WORK REQUEST - Please return exactly the lines from the one containing "tilt_deg: -17.7" through the end of the records, including both.
· · · ·
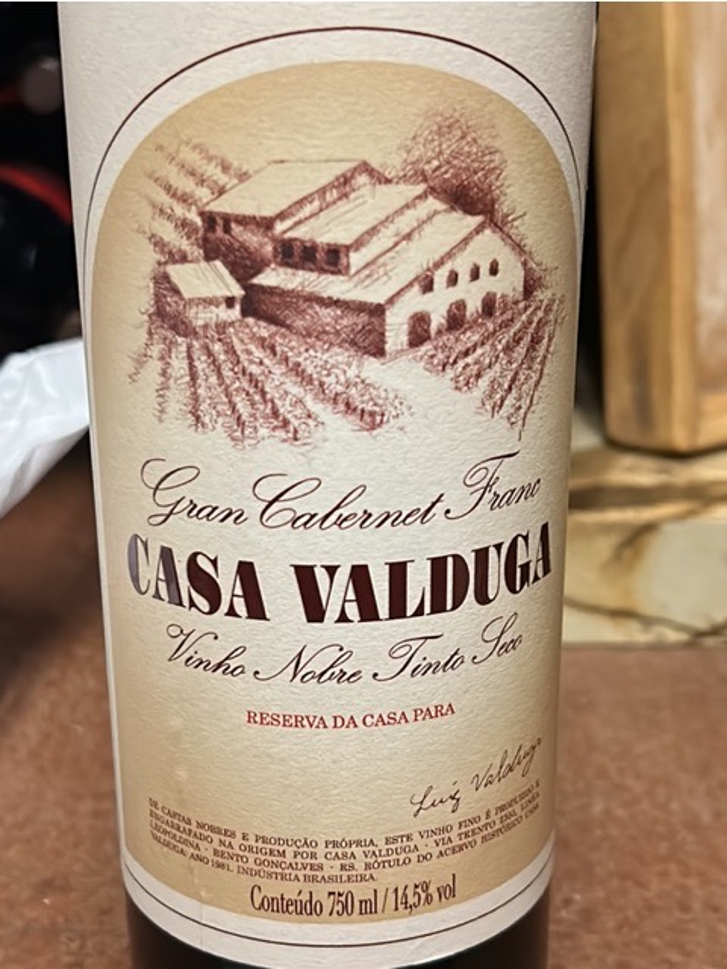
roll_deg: +0.0
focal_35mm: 27
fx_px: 756
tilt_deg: -17.7
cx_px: 364
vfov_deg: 65.3
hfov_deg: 51.4
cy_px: 484
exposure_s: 1/60
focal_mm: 5.7
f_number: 1.5
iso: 800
· · · ·
SOLUTION TO THE PROBLEM -
tilt_deg: -17.7
cx_px: 364
vfov_deg: 65.3
hfov_deg: 51.4
cy_px: 484
exposure_s: 1/60
focal_mm: 5.7
f_number: 1.5
iso: 800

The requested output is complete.